Please write out all the data that follows exactly, without the pictures.

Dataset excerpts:

━━━━

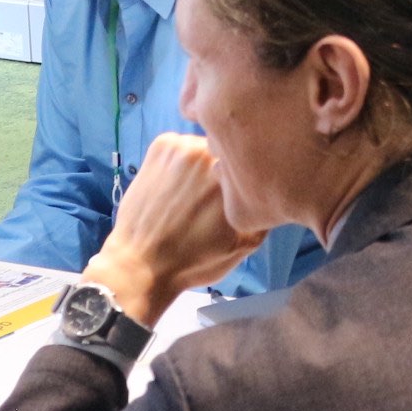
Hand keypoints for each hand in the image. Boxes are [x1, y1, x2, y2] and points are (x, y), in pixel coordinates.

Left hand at [81, 136, 260, 326]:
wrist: (141, 265)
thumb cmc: (194, 260)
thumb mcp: (244, 245)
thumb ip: (264, 213)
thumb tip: (270, 191)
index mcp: (236, 176)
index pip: (252, 163)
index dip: (246, 177)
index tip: (236, 194)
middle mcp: (212, 153)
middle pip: (228, 151)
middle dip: (223, 168)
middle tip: (211, 196)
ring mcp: (184, 145)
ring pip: (204, 146)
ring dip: (201, 163)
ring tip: (189, 193)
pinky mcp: (161, 145)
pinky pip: (180, 145)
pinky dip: (178, 160)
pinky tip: (173, 186)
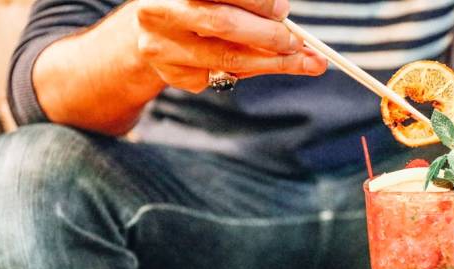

━━━━

◆ Written solution:
Hand keypoints for each hand in the image. Boxes are [x1, y1, x2, y2] and points are (x, y), in pixel coordinates.

Left hand at [81, 136, 260, 326]:
wrist: (141, 265)
thumb cmc: (194, 260)
thumb mcp: (244, 245)
thumb ip: (264, 213)
thumb tip: (270, 191)
index mcp: (236, 176)
index pip: (252, 163)
index dip: (246, 177)
index tip: (236, 194)
middle mcp: (212, 153)
middle pip: (228, 151)
middle dip: (223, 168)
middle tip: (211, 196)
ring mcp: (184, 145)
ring pip: (204, 146)
ring dip: (201, 163)
ring tip: (189, 193)
pinky mcp: (161, 145)
pinky pip: (180, 145)
pinky dip: (178, 160)
pinky tip: (173, 186)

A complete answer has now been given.